Она была цела вся, и утром я в первый раз увидел её как следует: она шла в четырёхстах шагах за первой, по сухому, и была она не чета первой – с бетонными козырьками над двумя пулемётными гнёздами, что на этом фронте попадалось редко и всегда означало одно: место, которое хотят держать долго.
В семь часов оттуда пристрелялись.
Стреляли не по нам. Стреляли, с большими промежутками, по низине, по которой единственно можно было донести до нас воду, патроны и гранаты и вынести раненых.

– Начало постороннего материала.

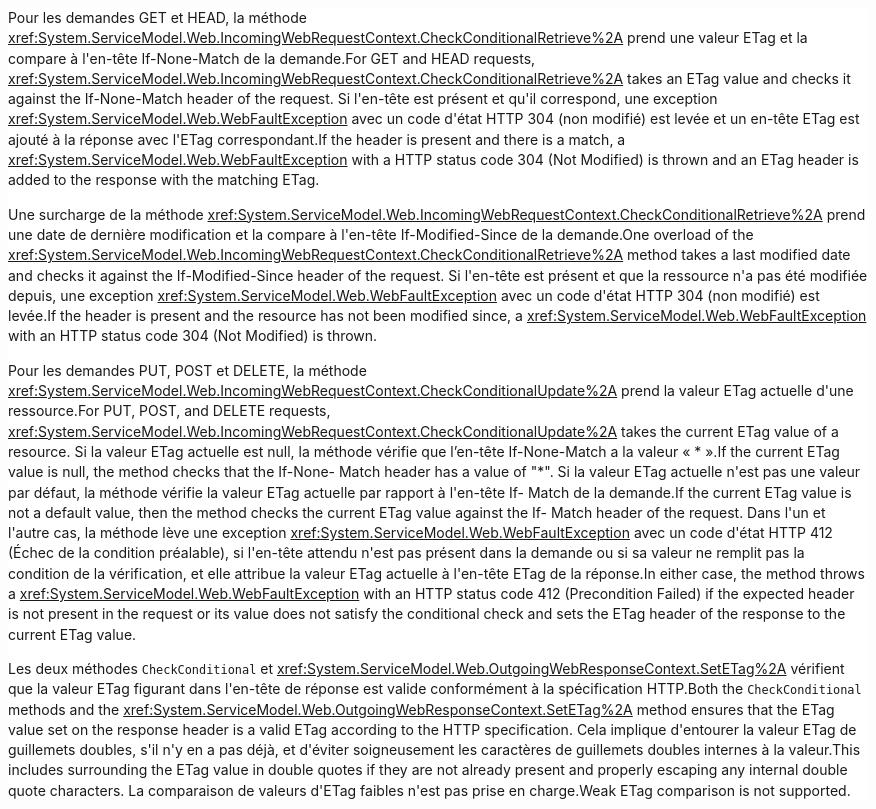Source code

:  <span data-ttu-id="6de20-148">Pour les demandes GET et HEAD, la méthode <xref:System.ServiceModel.Web.IncomingWebRequestContext.CheckConditionalRetrieve%2A> prend une valeur ETag et la compare à l'en-tête If-None-Match de la demande.</span><span class="sxs-lookup"><span data-stu-id="6de20-148">For GET and HEAD requests, <xref:System.ServiceModel.Web.IncomingWebRequestContext.CheckConditionalRetrieve%2A> takes an ETag value and checks it against the If-None-Match header of the request.</span></span> <span data-ttu-id="6de20-149">Si l'en-tête est présent et qu'il correspond, une exception <xref:System.ServiceModel.Web.WebFaultException> avec un code d'état HTTP 304 (non modifié) est levée et un en-tête ETag est ajouté à la réponse avec l'ETag correspondant.</span><span class="sxs-lookup"><span data-stu-id="6de20-149">If the header is present and there is a match, a <xref:System.ServiceModel.Web.WebFaultException> with a HTTP status code 304 (Not Modified) is thrown and an ETag header is added to the response with the matching ETag.</span></span>  
  
 <span data-ttu-id="6de20-150">Une surcharge de la méthode <xref:System.ServiceModel.Web.IncomingWebRequestContext.CheckConditionalRetrieve%2A> prend une date de dernière modification et la compare à l'en-tête If-Modified-Since de la demande.</span><span class="sxs-lookup"><span data-stu-id="6de20-150">One overload of the <xref:System.ServiceModel.Web.IncomingWebRequestContext.CheckConditionalRetrieve%2A> method takes a last modified date and checks it against the If-Modified-Since header of the request.</span></span> <span data-ttu-id="6de20-151">Si l'en-tête est présent et que la ressource n'a pas été modifiée depuis, une exception <xref:System.ServiceModel.Web.WebFaultException> avec un code d'état HTTP 304 (non modifié) est levée.</span><span class="sxs-lookup"><span data-stu-id="6de20-151">If the header is present and the resource has not been modified since, a <xref:System.ServiceModel.Web.WebFaultException> with an HTTP status code 304 (Not Modified) is thrown.</span></span>  
  
 <span data-ttu-id="6de20-152">Pour les demandes PUT, POST et DELETE, la méthode <xref:System.ServiceModel.Web.IncomingWebRequestContext.CheckConditionalUpdate%2A> prend la valeur ETag actuelle d'une ressource.</span><span class="sxs-lookup"><span data-stu-id="6de20-152">For PUT, POST, and DELETE requests, <xref:System.ServiceModel.Web.IncomingWebRequestContext.CheckConditionalUpdate%2A> takes the current ETag value of a resource.</span></span> <span data-ttu-id="6de20-153">Si la valeur ETag actuelle est null, la méthode vérifie que l’en-tête If-None-Match a la valeur « \* ».</span><span class="sxs-lookup"><span data-stu-id="6de20-153">If the current ETag value is null, the method checks that the If-None- Match header has a value of "\*".</span></span>  <span data-ttu-id="6de20-154">Si la valeur ETag actuelle n'est pas une valeur par défaut, la méthode vérifie la valeur ETag actuelle par rapport à l'en-tête If- Match de la demande.</span><span class="sxs-lookup"><span data-stu-id="6de20-154">If the current ETag value is not a default value, then the method checks the current ETag value against the If- Match header of the request.</span></span> <span data-ttu-id="6de20-155">Dans l'un et l'autre cas, la méthode lève une exception <xref:System.ServiceModel.Web.WebFaultException> avec un code d'état HTTP 412 (Échec de la condition préalable), si l'en-tête attendu n'est pas présent dans la demande ou si sa valeur ne remplit pas la condition de la vérification, et elle attribue la valeur ETag actuelle à l'en-tête ETag de la réponse.</span><span class="sxs-lookup"><span data-stu-id="6de20-155">In either case, the method throws a <xref:System.ServiceModel.Web.WebFaultException> with an HTTP status code 412 (Precondition Failed) if the expected header is not present in the request or its value does not satisfy the conditional check and sets the ETag header of the response to the current ETag value.</span></span>  
  
 <span data-ttu-id="6de20-156">Les deux méthodes `CheckConditional` et <xref:System.ServiceModel.Web.OutgoingWebResponseContext.SetETag%2A> vérifient que la valeur ETag figurant dans l'en-tête de réponse est valide conformément à la spécification HTTP.</span><span class="sxs-lookup"><span data-stu-id="6de20-156">Both the `CheckConditional` methods and the <xref:System.ServiceModel.Web.OutgoingWebResponseContext.SetETag%2A> method ensures that the ETag value set on the response header is a valid ETag according to the HTTP specification.</span></span> <span data-ttu-id="6de20-157">Cela implique d'entourer la valeur ETag de guillemets doubles, s'il n'y en a pas déjà, et d'éviter soigneusement les caractères de guillemets doubles internes à la valeur.</span><span class="sxs-lookup"><span data-stu-id="6de20-157">This includes surrounding the ETag value in double quotes if they are not already present and properly escaping any internal double quote characters.</span></span> <span data-ttu-id="6de20-158">La comparaison de valeurs d'ETag faibles n'est pas prise en charge.</span><span class="sxs-lookup"><span data-stu-id="6de20-158">Weak ETag comparison is not supported.</span></span>  
  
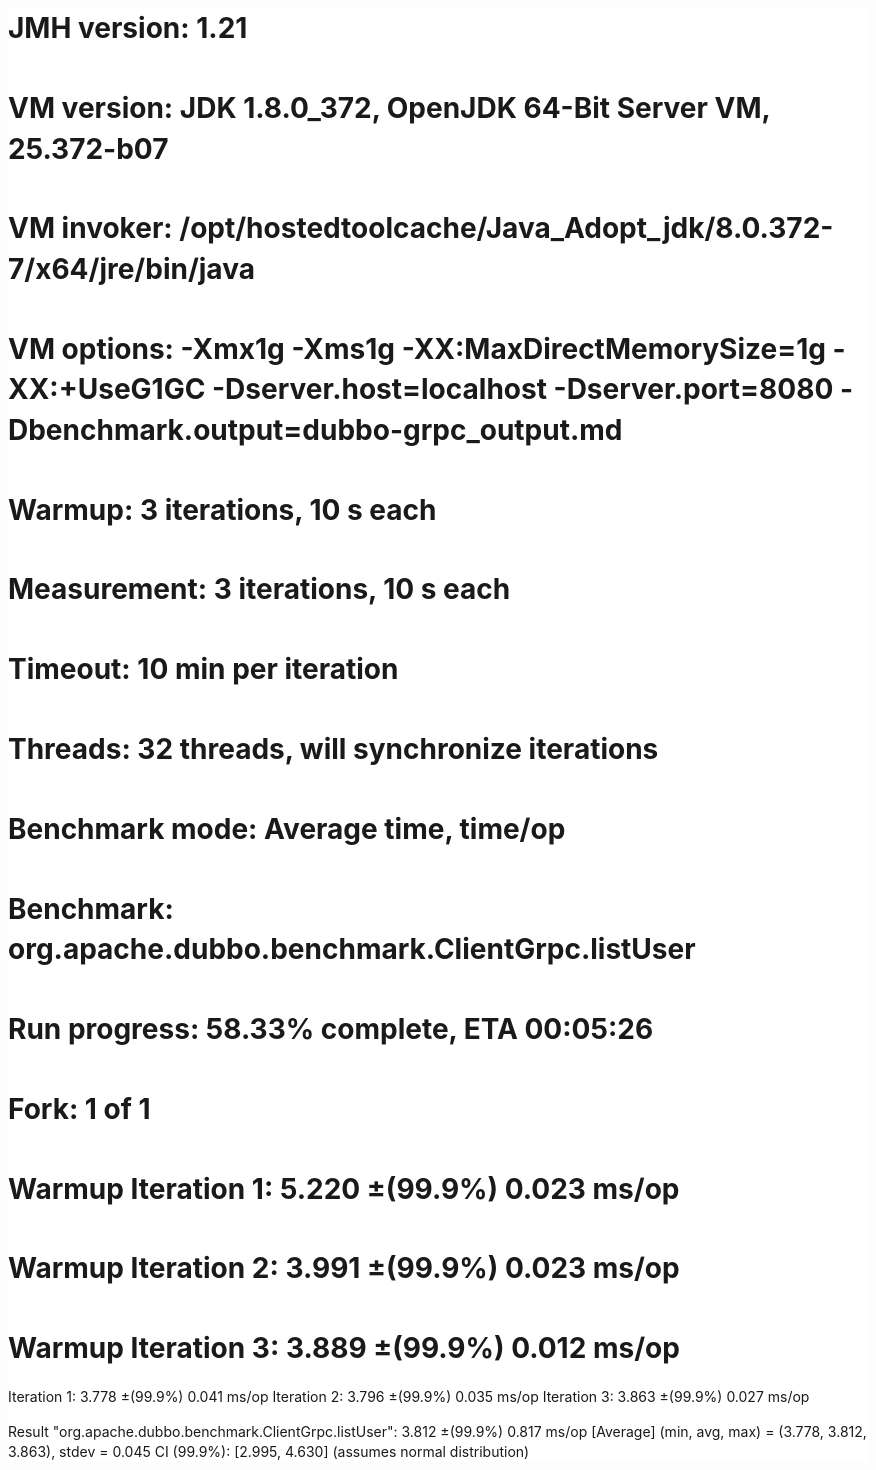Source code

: 
# JMH version: 1.21
# VM version: JDK 1.8.0_372, OpenJDK 64-Bit Server VM, 25.372-b07
# VM invoker: /opt/hostedtoolcache/Java_Adopt_jdk/8.0.372-7/x64/jre/bin/java
# VM options: -Xmx1g -Xms1g -XX:MaxDirectMemorySize=1g -XX:+UseG1GC -Dserver.host=localhost -Dserver.port=8080 -Dbenchmark.output=dubbo-grpc_output.md
# Warmup: 3 iterations, 10 s each
# Measurement: 3 iterations, 10 s each
# Timeout: 10 min per iteration
# Threads: 32 threads, will synchronize iterations
# Benchmark mode: Average time, time/op
# Benchmark: org.apache.dubbo.benchmark.ClientGrpc.listUser

# Run progress: 58.33% complete, ETA 00:05:26
# Fork: 1 of 1
# Warmup Iteration   1: 5.220 ±(99.9%) 0.023 ms/op
# Warmup Iteration   2: 3.991 ±(99.9%) 0.023 ms/op
# Warmup Iteration   3: 3.889 ±(99.9%) 0.012 ms/op
Iteration   1: 3.778 ±(99.9%) 0.041 ms/op
Iteration   2: 3.796 ±(99.9%) 0.035 ms/op
Iteration   3: 3.863 ±(99.9%) 0.027 ms/op


Result "org.apache.dubbo.benchmark.ClientGrpc.listUser":
  3.812 ±(99.9%) 0.817 ms/op [Average]
  (min, avg, max) = (3.778, 3.812, 3.863), stdev = 0.045
  CI (99.9%): [2.995, 4.630] (assumes normal distribution)
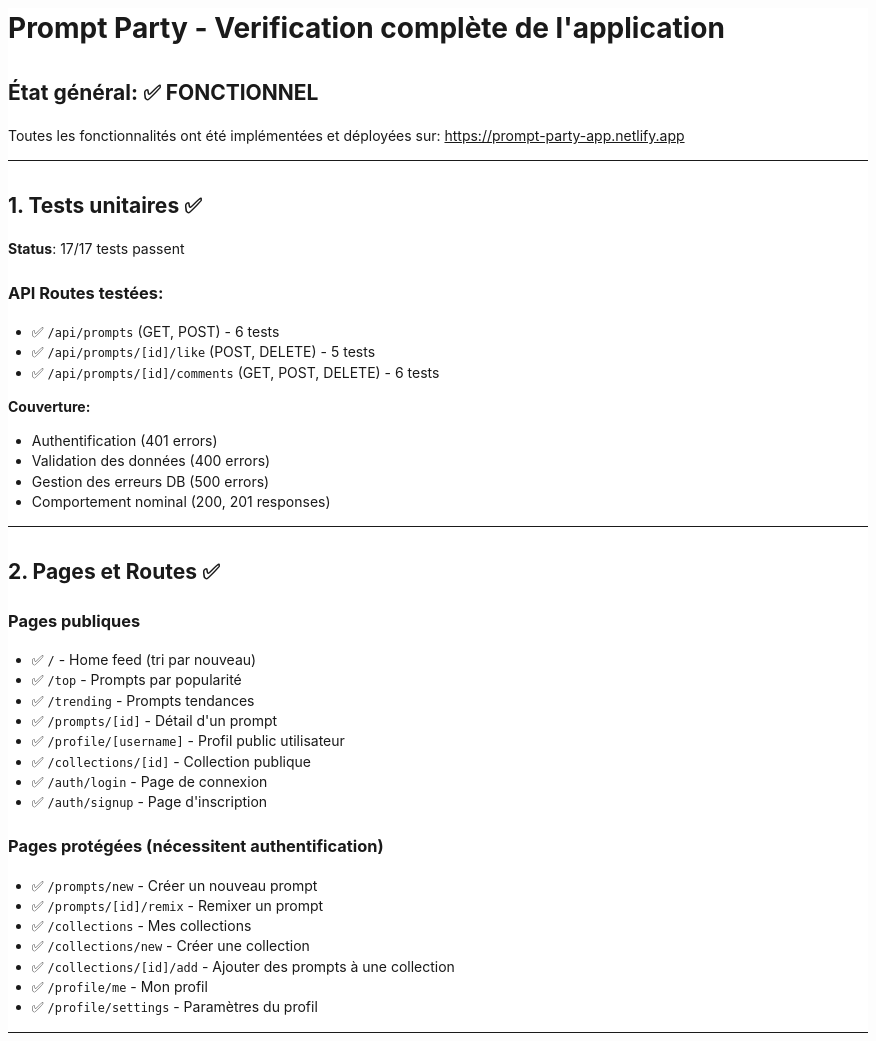 # Prompt Party - Verification complète de l'application

## État général: ✅ FONCTIONNEL

Toutes les fonctionnalités ont été implémentées et déployées sur: https://prompt-party-app.netlify.app

---

## 1. Tests unitaires ✅

**Status**: 17/17 tests passent

### API Routes testées:
- ✅ `/api/prompts` (GET, POST) - 6 tests
- ✅ `/api/prompts/[id]/like` (POST, DELETE) - 5 tests
- ✅ `/api/prompts/[id]/comments` (GET, POST, DELETE) - 6 tests

**Couverture:**
- Authentification (401 errors)
- Validation des données (400 errors)
- Gestion des erreurs DB (500 errors)
- Comportement nominal (200, 201 responses)

---

## 2. Pages et Routes ✅

### Pages publiques
- ✅ `/` - Home feed (tri par nouveau)
- ✅ `/top` - Prompts par popularité
- ✅ `/trending` - Prompts tendances
- ✅ `/prompts/[id]` - Détail d'un prompt
- ✅ `/profile/[username]` - Profil public utilisateur
- ✅ `/collections/[id]` - Collection publique
- ✅ `/auth/login` - Page de connexion
- ✅ `/auth/signup` - Page d'inscription

### Pages protégées (nécessitent authentification)
- ✅ `/prompts/new` - Créer un nouveau prompt
- ✅ `/prompts/[id]/remix` - Remixer un prompt
- ✅ `/collections` - Mes collections
- ✅ `/collections/new` - Créer une collection
- ✅ `/collections/[id]/add` - Ajouter des prompts à une collection
- ✅ `/profile/me` - Mon profil
- ✅ `/profile/settings` - Paramètres du profil

---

Я стоял на новом бруствере и смотрел на это, и рядом стоял Ковтун с распухшей щекой, и мы оба понимали, что сейчас видим.
Мы видели работу человека с картой и со временем: он записывал себе в книжку одну цифру.
– Он теперь эту низину знает на память, – сказал Ковтун.
– Знает.
– И воду нам по ней носить.
– И воду носить. И раненых нести.
Ковтун помолчал и сплюнул розовым.
– Стало быть, ваше благородие, мы взяли ихний окоп, – сказал он, – а в мешке-то сидим мы.
Отвечать на это было нечего, потому что это была правда. Вперёд мы не продвинулись. Мы расширили выступ слева и отняли у германца окоп, из которого он простреливал нас вдоль.
К девяти часам я отправил Сотникову три строки: передний окоп и узел взяты, фланговый огонь по выступу прекращён, держусь; прошу к ночи двести гранат и людей на смену раненым.
Через час пришёл ответ, и в ответе стояло не то, чего я ждал.
Сотников писал, что гранаты будут и люди будут, а ниже, отдельной строкой, было приписано его рукой, торопливо и без всякого чина: «Соседей справа с рассвета отводят на исходное. Приказ по корпусу. Мне велено выступ держать».
Я прочёл это дважды.
Потом посмотрел вправо, вдоль нашей линии, туда, где всё утро стояла жидкая, но своя стрельба.
Стрельбы там больше не было.
К вечеру мы останемся единственным местом на этом фронте, которое стои́т впереди своей линии.